6. How should I organize my trauma kit? I have found the easiest way to organize my trauma kit is keep the “MARCH” immediate need items in the most accessible location. For example, the trauma kit I keep in my vehicle is a STOMP II bag. In order to keep the MARCH equipment separate and easy to access, I’ve repurposed a chest rig and attached it to the exterior of the STOMP II. This would also work if your bag has an outside pouch. Moving to the inside of the bag, I try to organize it into the smaller pouches by function. Even inside the bag I try to keep things organized by the MARCH algorithm. Low priority items are located deeper in the bag. I try not to have items floating around my bag and use pouches and plastic bags to keep things together.
7. What equipment do you recommend? The good news is that most of the hard work is done on this question. The Committee on Tactical Combat Casualty Care evaluates trauma equipment and makes recommendations based on both ease of use and clinical effectiveness. Currently (as of 10 DEC 2020) the recommended equipment list is:
A. Limb Tourniquets (Non-Pneumatic)
a. Combat Application Tourniquet (CAT) Gen 7 (North American Rescue)
b. Combat Application Tourniquet (CAT) Gen 6 (North American Rescue)
c. Ratcheting Medical Tourniquet -Tactical (RMT-T) (M2 Inc.) (NOTE: The RMT Civilian models are not CoTCCC-recommended for military use.)
d. SAM Extremity Tourniquet (SAM-XT) (SAM Medical)
e. SOF Tactical Tourniquet – Wide (SOFTT-W) (Tactical Medical Solutions) (NOTE: The original 1” SOFTT is removed from the CoTCCC Recommendations.)

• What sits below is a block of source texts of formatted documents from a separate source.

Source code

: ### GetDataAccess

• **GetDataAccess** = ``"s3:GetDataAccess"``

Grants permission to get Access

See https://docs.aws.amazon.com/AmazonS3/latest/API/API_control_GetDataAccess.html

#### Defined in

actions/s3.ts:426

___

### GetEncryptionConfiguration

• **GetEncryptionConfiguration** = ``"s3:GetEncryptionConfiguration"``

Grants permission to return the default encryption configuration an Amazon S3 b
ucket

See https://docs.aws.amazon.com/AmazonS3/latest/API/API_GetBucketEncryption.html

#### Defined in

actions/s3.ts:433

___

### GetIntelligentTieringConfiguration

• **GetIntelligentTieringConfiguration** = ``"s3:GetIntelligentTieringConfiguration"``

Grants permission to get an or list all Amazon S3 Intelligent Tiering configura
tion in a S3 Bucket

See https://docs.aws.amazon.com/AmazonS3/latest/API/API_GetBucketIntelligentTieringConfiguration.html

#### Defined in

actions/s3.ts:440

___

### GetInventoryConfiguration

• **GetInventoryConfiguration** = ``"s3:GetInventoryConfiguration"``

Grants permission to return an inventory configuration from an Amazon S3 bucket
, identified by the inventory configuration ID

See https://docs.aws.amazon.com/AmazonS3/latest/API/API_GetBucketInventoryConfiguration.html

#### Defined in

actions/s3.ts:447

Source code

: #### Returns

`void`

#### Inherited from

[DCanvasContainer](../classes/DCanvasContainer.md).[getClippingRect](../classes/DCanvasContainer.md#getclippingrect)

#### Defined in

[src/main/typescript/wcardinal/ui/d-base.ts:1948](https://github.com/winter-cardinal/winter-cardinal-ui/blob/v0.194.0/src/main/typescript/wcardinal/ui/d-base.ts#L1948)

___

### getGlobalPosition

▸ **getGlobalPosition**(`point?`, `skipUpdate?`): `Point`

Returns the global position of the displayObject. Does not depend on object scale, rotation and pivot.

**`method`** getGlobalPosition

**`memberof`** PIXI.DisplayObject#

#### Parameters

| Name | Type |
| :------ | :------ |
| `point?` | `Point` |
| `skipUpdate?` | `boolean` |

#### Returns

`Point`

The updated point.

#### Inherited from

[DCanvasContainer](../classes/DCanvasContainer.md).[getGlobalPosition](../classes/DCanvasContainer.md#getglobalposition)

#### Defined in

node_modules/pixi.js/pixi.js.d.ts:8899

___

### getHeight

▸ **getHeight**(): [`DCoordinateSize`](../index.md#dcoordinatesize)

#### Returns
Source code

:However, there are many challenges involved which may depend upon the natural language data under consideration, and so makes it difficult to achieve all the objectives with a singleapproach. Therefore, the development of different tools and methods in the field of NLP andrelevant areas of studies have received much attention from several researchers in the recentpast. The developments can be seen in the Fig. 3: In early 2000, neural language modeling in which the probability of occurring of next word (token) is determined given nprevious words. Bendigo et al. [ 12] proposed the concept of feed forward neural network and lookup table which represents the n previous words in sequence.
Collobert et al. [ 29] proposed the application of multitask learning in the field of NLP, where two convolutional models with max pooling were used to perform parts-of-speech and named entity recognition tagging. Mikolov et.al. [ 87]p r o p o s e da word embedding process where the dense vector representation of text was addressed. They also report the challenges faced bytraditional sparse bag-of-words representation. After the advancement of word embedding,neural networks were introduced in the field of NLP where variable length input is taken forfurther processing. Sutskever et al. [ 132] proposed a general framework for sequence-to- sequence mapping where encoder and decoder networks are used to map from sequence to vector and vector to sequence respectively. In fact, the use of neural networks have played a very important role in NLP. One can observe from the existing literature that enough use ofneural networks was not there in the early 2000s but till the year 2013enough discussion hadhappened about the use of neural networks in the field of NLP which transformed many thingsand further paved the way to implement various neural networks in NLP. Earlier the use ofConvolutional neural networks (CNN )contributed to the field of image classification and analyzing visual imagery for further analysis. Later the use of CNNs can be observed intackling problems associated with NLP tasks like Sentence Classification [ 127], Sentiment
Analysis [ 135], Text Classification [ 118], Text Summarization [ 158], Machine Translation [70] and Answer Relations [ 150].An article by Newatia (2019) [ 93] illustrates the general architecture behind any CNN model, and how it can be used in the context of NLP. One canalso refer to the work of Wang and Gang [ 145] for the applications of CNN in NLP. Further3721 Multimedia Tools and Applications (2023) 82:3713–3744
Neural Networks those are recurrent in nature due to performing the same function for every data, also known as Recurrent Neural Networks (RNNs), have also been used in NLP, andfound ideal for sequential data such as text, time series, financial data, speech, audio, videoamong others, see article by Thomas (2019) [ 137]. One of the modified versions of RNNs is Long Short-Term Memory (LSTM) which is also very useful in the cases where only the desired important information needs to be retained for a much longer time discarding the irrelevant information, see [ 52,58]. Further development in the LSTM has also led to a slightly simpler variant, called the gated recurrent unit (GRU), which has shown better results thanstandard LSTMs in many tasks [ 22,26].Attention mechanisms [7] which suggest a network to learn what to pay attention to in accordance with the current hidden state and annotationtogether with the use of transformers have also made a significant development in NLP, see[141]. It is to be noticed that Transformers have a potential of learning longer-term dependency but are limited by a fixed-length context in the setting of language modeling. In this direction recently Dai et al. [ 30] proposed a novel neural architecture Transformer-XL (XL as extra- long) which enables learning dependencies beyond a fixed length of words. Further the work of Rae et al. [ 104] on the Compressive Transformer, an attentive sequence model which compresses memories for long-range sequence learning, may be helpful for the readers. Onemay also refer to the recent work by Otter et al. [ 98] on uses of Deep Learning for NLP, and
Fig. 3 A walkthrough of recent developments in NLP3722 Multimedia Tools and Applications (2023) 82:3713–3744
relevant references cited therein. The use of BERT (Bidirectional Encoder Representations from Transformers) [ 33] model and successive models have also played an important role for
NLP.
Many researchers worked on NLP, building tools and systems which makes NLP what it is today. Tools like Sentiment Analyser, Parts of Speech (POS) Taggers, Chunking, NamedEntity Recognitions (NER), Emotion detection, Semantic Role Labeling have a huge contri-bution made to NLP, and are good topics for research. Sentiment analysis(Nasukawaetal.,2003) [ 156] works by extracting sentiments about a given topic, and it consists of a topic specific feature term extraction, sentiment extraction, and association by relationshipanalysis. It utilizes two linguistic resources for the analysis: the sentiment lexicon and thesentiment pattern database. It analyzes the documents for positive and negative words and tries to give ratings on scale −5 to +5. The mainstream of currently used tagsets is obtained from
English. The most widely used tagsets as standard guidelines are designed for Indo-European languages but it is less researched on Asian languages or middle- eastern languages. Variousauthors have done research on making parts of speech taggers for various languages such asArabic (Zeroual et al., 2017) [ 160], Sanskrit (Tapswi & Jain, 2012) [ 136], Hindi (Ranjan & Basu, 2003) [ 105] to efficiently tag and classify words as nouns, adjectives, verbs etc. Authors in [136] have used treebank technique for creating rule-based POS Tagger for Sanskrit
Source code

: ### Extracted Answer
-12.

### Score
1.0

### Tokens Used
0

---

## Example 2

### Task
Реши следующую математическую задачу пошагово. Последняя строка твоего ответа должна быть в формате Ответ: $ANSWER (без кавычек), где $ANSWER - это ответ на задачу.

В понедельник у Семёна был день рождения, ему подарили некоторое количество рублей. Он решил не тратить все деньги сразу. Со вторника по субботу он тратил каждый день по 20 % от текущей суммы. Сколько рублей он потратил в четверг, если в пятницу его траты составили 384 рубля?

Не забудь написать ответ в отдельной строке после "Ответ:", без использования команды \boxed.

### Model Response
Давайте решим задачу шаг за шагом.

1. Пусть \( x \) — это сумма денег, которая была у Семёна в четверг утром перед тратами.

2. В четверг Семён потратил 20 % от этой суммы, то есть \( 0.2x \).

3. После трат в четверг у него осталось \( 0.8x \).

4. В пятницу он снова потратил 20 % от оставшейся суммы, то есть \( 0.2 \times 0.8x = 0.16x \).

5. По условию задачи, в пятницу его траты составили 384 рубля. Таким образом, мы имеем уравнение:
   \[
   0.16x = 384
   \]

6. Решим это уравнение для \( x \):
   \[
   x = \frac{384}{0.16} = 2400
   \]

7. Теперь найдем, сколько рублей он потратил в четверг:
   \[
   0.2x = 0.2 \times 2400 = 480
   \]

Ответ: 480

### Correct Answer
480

f. Tactical Mechanical Tourniquet (TMT) (Combat Medical Systems)
g. TX2” Tourniquet (TX2) (RevMedx)
h. TX3” Tourniquet (TX3) (RevMedx)
B. Limb Tourniquets (Pneumatic) (NOTE: Not recommended for JFAK, but considered for medics, evacuation platforms and Role I/II/III teams primarily for TQ-replacement, conversion, or prolonged application.)
a. Emergency & Military Tourniquet (EMT) (Delphi Systems)
b. Tactical Pneumatic Tourniquet 2” (TPT2) (Combat Medical Systems)
C. Hemostatic Dressings and Devices
a. Combat Gauze (CG) Z-Fold (QuikClot Combat Gauze) (Z-Medica)
b. Celox Gauze, Z-Fold 5' (Celox Medical)
c. ChitoGauze (HemCon)
d. X-Stat, Single Applicator (RevMedx)
e. iTClamp (Innovative Trauma Care)
D. Junctional Tourniquets and Devices
a. Combat Ready Clamp (CRoC)
b. SAM Junctional Tourniquet (SAM-JT) (SAM Medical)
c. Junctional Emergency Treatment Tool (JETT) (North American Rescue)
E. Airway Management
a. CricKey (Control Cric) *This NSN set includes the Cric-Key and Cric-Knife with an integrated sliding tracheal hook. However, only the Cric-Key device is CoTCCC-Recommended; the Cric-Knife and tracheal hook are not specifically recommended.
b. iGel Extraglottic Airway Sz 4
c. iGel Extraglottic Airway Sz 5 (Size 5 is for patients >90kg)
Items like trauma dressings, trauma shears and miscellaneous treatment products so we will work on a list of what our instructors like to use (Including CoTCCC recommended products).
I hope this clears up some questions. We will make another blog with recommendations of specific equipment you may want to consider.